Posted By:  Carla Kaiser
Photo:  Carla Kaiser

Whole Foods

Editor's Note: Art-O-Mat is no longer at this location.


Ever wonder what they did with all those old cigarette machines? Today I went to the Whole Foods Market on Briarcliff so I could check out this Art-O-Mat machine I’ve been hearing so much about. It’s an old cigarette machine that’s been converted to a vending machine that sells art for five bucks. After I went to the customer service desk and got a token, I went to the machine and picked my brand of art treat. I chose “Betsy Ross” and guess what I got? 3 Three Dollar Bills, featuring Arabic writing on the back, and a picture of Susan B. Anthony in one of those outfits with the big black veil things. The three bills came in this cute little package shaped exactly like a cigarette.



Posted By:  Terah Shelton
Photo:  Terah Shelton

Tall Tales Book Shop
It’s no secret chain bookstores have taken over the world. Like an evil villain in a comic book, these bookstores—that will remain nameless —swoop down and attack customers with blinding beams of discounts, floods of books, and mind altering addictions served in cups. But Tall Tales Bookshop—the superhero —stands tall (no pun intended) as one of the few locally operated bookstores left to fight for truth and justice that resides in the small, independent businesses and battles in a field all but suppressed by a cutthroat epidemic. More than that, their employees actually know a thing or two about authors, books, or anything related in the book industry, unlike chain bookstore employees—that will continue to remain nameless. I mean, how can a superhero tussle with evil if they’re ill-equipped on the knowledge of their powers? These saviors use their x-ray vision to locate out-of-print books, flying powers to deliver purchased merchandise, and superhuman strength to support and organize local author events. Should you—the innocent bystander—visit Tall Tales, buy something from the $2 dollar table and sign up for email notifications. After all, superheroes need appreciation, love, and support too.

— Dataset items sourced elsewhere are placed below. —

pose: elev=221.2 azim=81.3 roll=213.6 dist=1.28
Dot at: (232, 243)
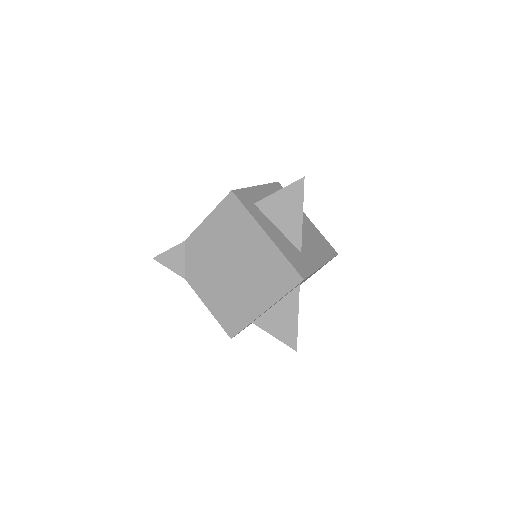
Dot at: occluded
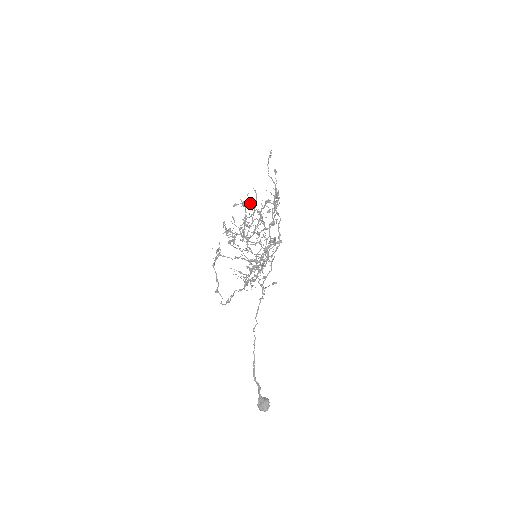
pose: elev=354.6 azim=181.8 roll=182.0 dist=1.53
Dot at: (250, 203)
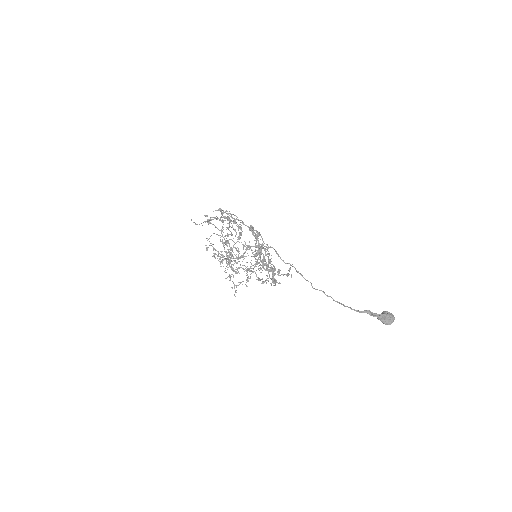
Dot at: (212, 217)
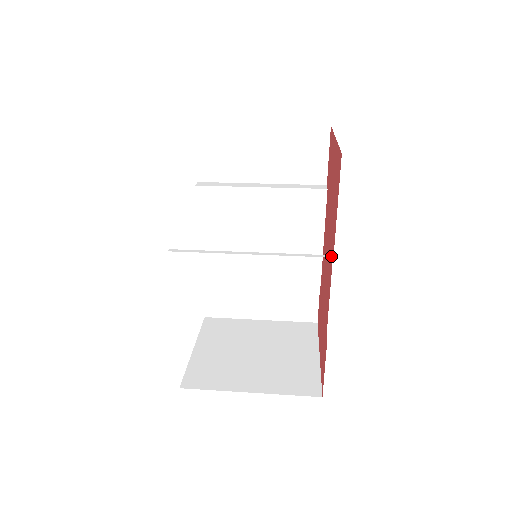
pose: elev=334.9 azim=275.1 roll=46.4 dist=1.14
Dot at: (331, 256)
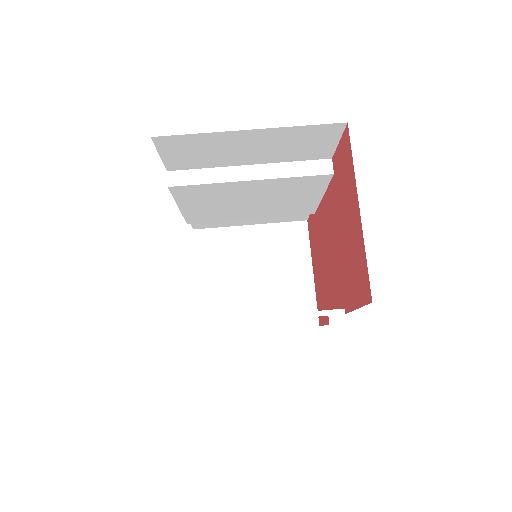
Dot at: (343, 312)
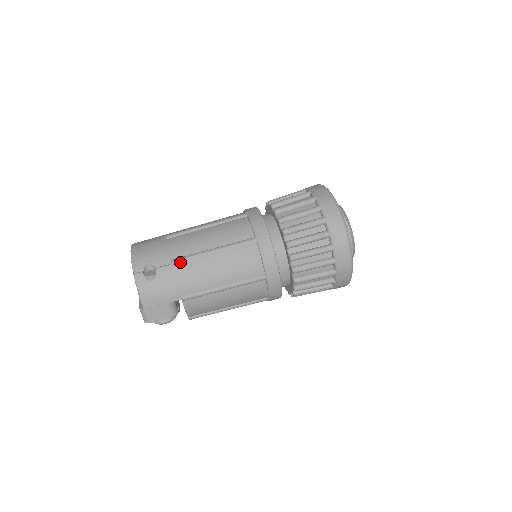
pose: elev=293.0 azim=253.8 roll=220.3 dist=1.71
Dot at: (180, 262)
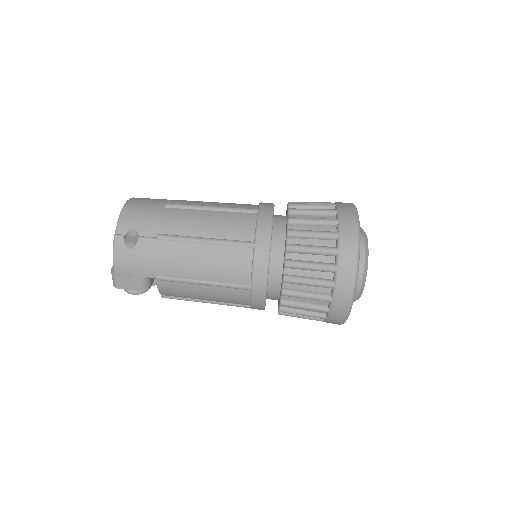
Dot at: (165, 240)
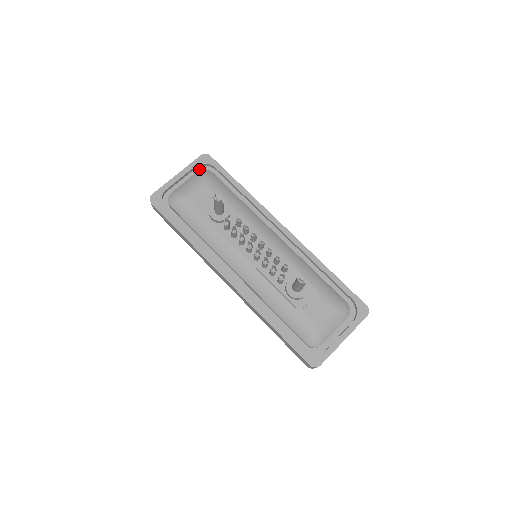
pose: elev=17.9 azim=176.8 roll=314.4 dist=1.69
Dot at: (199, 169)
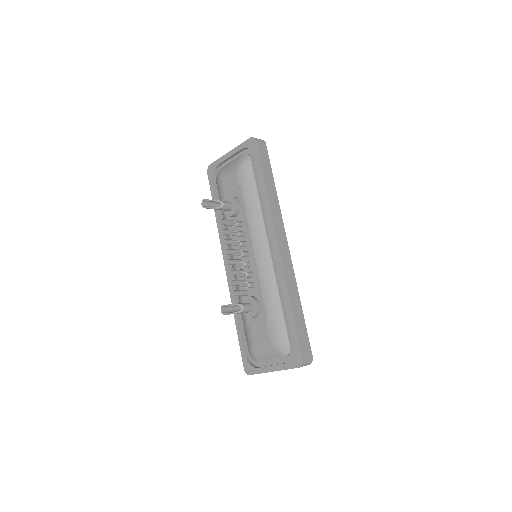
Dot at: (247, 151)
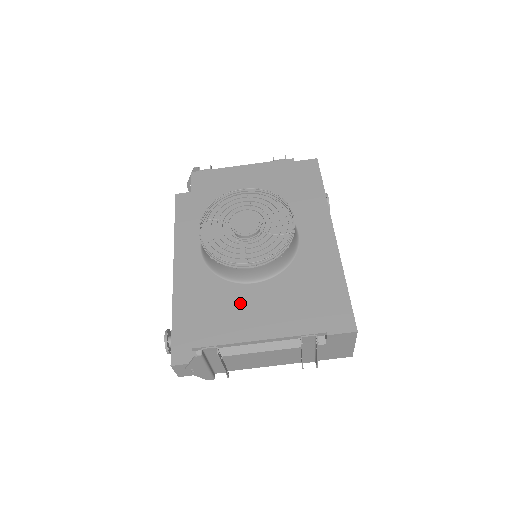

Posted By:  Jessica Harbour
Photo:  Jessica Harbour

Atlanta is not exactly a bookstore mecca; several much-loved bookstores (Oxford Books and its usedbook companion, Oxford Too; more recently, Kudzu Books) have fallen by the wayside. So the continued success of Book Nook is all the more remarkable. It’s a typical used bookstore in that the books are loosely (very, very loosely) shelved by category, and the staff, while friendly, isn’t necessarily going to be able to help you find that exact title you had in mind. It’s a far better idea to come in and wile away a couple hours browsing (or try the music, DVD, and comics sections, which are better organized). The luckiest browsers will be anyone who reads a lot of trade paperbacks—science fiction, romance, and horror, all of which have huge selections—and can trade in their old reads. Finally, Book Nook has to be the only place in town that will not only sell you a Chilton guide to a 1979 Datsun but give you a free American President coin with your purchase. All you William Taft collectors know where to go now.